Parker Kingston

Profile
- Position: Wide receiver
- Class: Redshirt Junior

Personal information
- Listed height: 5 ft 11 in (1.80 m)
- Listed weight: 185 lb (84 kg)

Career information
- High school: Roy (Roy, Utah)
- College: BYU (2022–2025);

Awards and highlights
- First-team All-Big 12 (2025);
- Stats at ESPN

= Parker Kingston =

American football player

Parker Kingston is an American college football wide receiver who previously played for the BYU Cougars.

== Early life ==
Kingston was born in Idaho, and attended Roy High School in Roy, Utah, where he totaled 2,649 passing yards, 2,136 rushing yards, 542 receiving yards, and 64 total touchdowns.
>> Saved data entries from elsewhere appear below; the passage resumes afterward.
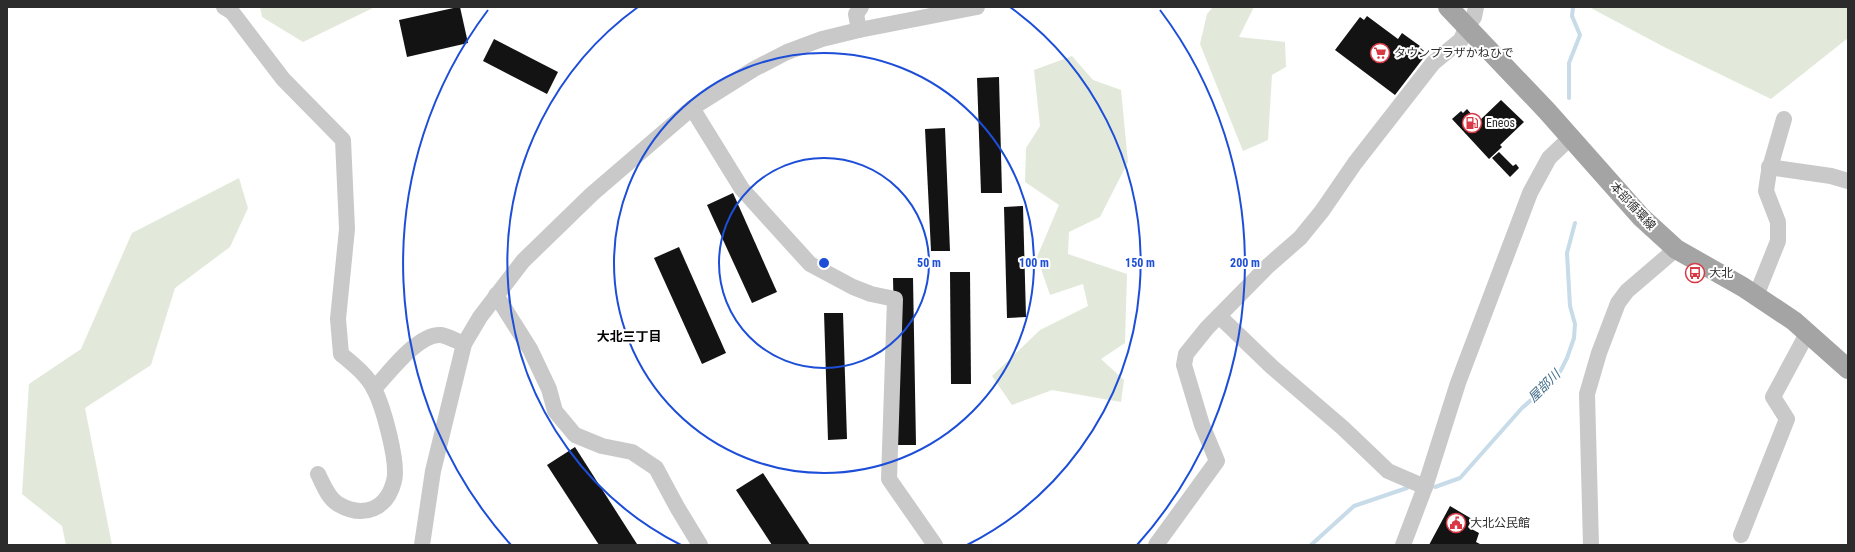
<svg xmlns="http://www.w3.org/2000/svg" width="1855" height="552" font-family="'Roboto Condensed','Noto Sans JP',sans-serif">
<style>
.green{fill:#e2e9da}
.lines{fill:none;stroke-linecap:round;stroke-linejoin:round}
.stream{stroke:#c7dbe8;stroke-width:4}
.building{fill:#131313}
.minor{stroke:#c9c9c9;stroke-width:16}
.major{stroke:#a4a4a4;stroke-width:20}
.ring{fill:none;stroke:#1d4ed8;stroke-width:2}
.labels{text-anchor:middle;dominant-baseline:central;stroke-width:4;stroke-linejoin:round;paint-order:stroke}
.poi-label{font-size:12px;fill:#2c2c2c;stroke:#fff;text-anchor:start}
.street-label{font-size:12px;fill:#2c2c2c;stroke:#fff}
.neighbourhood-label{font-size:13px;font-weight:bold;fill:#000;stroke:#fff}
.water-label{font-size:13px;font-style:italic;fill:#406c88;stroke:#fff}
.centre{fill:#1d4ed8;stroke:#fff;stroke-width:2}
.ring-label{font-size:12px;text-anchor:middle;font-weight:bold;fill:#1d4ed8;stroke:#fff;stroke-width:4;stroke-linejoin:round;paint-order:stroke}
</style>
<rect width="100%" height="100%" fill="#fff"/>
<!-- green -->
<g class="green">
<path d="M260,7H375L303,42L262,17Z"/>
<path d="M1213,7H1252L1253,9L1239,37L1285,42L1286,67L1272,75L1268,140L1243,151L1200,44L1207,14Z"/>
<path d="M1589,7H1848V38L1771,99L1666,48Z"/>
<path d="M1072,56L1093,80L1121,90L1128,162L1100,217L1069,232L1068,254L1127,274L1125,343L1101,359L1124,380L1121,402L1052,390L1012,405L992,376L1040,330L1088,306L1083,284L1050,295L1037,257L1059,205L1025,182L1026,148L1040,126L1034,70Z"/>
<path d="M239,178L248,208L230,247L175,288L151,365L85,408L112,545H66L62,526L22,494L29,384L81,349L132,233Z"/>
</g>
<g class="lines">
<!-- stream -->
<g class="stream">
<path d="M1569,98V63L1580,35L1572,16L1573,7"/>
<path d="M1435,487L1460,478L1522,408L1553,381L1561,370L1567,358L1574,338L1575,324L1570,306L1567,253L1575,223"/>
<path d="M1311,545L1354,506L1407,488"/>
</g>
</g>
<!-- building -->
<g class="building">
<path d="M458,7H460L468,43L407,57L399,20Z"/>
<path d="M1367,16L1398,39L1402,33L1420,46L1417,50L1425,56L1395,95L1335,50L1360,17L1364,20Z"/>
<path d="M494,39L558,72L547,94L483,61Z"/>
<path d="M999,77L1002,193H981L977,78Z"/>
<path d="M1501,100L1524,122L1500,145L1502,147L1489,159L1452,119L1461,111L1463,113L1467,109L1478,122Z"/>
<path d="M945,128L950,251H931L925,129Z"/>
<path d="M1499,152L1513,166L1516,164L1519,168L1510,177L1492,158Z"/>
<path d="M733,193L777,292L752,303L707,205Z"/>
<path d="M1023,206L1026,317L1007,318L1004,207Z"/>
<path d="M679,247L726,353L702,364L654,258Z"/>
<path d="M950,272H970L971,384H951Z"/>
<path d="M893,278H913L916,445H897Z"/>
<path d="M824,313H843L847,439L828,440Z"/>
<path d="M575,447L637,544L636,545H599L547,465Z"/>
<path d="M763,473L810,545H772L736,490Z"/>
<path d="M1450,506L1472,519L1468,527L1479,533L1476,542L1482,545H1429Z"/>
</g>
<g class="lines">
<!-- minor -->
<g class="minor">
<path d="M224,7L232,12L283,79L343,140L347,229L338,319L341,354C353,364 367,375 374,389C383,406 399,463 394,481C387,509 364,519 338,504C328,498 323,484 318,474"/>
<path d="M859,30L856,14L861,7"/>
<path d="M692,108L742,189L810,264L853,287L871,294L895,299L889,479L935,545"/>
<path d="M1769,167L1831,176L1848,181"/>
<path d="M496,295L530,349L549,389L555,411L575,435L602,446L632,452L656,468L677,507L700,545"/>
<path d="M1756,296L1778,241V222L1766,191L1769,171L1784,119"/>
<path d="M1219,316L1272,367L1343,428L1388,471L1425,487"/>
<path d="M374,389C388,374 418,333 441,335C448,336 458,342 464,344"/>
<path d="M1741,535L1787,419L1773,397L1808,332"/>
<path d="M422,545L433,471L464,344L480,317L523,261L592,194L692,108L754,69L787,52L822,39L859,30L977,7"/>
<path d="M1156,545L1217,461L1202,425L1184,365L1186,354L1207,328L1268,266L1300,238L1322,211L1355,163L1433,63L1461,40L1467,26L1474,17L1476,7"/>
<path d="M1403,545L1425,487L1458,383L1530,193L1549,158L1571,137"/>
<path d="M1591,545L1587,394L1599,353L1618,303L1627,291L1676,249"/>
</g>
<!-- major -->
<path class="major" d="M1448,7L1547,111L1641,217L1676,249L1743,287L1794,321L1848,369"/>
</g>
<!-- distance rings -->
<g class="ring">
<circle cx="824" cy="263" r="105"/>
<circle cx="824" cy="263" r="210"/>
<path d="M681 545A316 316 0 0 1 638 7M1010 7A316 316 0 0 1 967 545"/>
<path d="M511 545A421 421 0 0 1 488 10M1160 10A421 421 0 0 1 1137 545"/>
</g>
<!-- icons -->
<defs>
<symbol id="supermarket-ring" viewBox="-11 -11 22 22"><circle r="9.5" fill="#fff" stroke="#d83944" stroke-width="1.5"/><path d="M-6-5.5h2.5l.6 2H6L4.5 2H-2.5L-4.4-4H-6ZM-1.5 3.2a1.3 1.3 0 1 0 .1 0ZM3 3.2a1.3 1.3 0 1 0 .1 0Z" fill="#d83944"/></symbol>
<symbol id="fuel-ring" viewBox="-11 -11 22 22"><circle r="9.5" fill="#fff" stroke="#d83944" stroke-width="1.5"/><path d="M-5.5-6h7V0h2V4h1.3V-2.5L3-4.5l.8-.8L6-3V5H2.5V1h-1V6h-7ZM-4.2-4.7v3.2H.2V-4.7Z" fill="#d83944"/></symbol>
<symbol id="bus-ring" viewBox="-11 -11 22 22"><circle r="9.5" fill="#fff" stroke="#d83944" stroke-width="1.5"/><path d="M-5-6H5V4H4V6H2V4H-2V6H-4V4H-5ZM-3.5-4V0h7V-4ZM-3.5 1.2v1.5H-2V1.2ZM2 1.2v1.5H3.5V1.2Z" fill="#d83944"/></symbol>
<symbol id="civic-ring" viewBox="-11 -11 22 22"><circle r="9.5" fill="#fff" stroke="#d83944" stroke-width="1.5"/><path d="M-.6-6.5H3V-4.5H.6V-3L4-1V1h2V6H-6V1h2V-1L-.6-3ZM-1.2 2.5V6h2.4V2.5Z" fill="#d83944"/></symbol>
</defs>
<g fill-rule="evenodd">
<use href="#supermarket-ring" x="1369" y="42" width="22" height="22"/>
<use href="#fuel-ring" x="1461" y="112" width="22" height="22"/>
<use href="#bus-ring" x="1684" y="262" width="22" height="22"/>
<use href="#civic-ring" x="1445" y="512" width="22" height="22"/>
</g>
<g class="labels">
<!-- poi labels -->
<g class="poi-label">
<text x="1394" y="53">タウンプラザかねひで</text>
<text x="1486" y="123">Eneos</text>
<text x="1709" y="273">大北</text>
<text x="1470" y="523">大北公民館</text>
</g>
<!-- street labels -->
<g class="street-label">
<text transform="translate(1633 206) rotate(47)">本部循環線</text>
</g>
<!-- neighbourhood labels -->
<g class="neighbourhood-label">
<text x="629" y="336">大北三丁目</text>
</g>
<!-- water labels -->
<g class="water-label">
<text transform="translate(1544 386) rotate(-45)">屋部川</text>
</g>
</g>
<circle cx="824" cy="263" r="6" class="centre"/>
<g class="ring-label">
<text x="929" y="267">50 m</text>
<text x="1034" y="267">100 m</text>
<text x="1140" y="267">150 m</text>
<text x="1245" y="267">200 m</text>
</g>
<!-- border -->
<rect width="1855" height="552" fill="none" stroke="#2c2c2c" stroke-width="16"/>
</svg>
He was rated as a three-star recruit and committed to play college football for the BYU Cougars.

== College career ==
As a freshman in 2022, Kingston played in just one game where he rushed once for two yards. In week 3 of the 2023 season, he threw for a 37-yard touchdown, hauled in a 20-yard touchdown reception, and returned a kickoff for 46 yards in a win over Arkansas. Kingston finished the 2023 season with 19 receptions for 207 yards and a touchdown, while also adding four yards on the ground, two passing touchdowns, 215 return yards, and a tackle. In week 4 of the 2024 season, he returned a punt 90 yards for a touchdown in an upset win over Kansas State.

== Legal issues ==
On February 11, 2026, Kingston was charged with and held without bail in Washington County, Utah, for first-degree felony rape, following an investigation into a 20-year-old woman reporting a sexual assault on February 23, 2025. On February 13, 2026, it was announced that Kingston was no longer a BYU student and not part of the football program shortly after being released on bond. The case was dismissed without prejudice on June 18, 2026.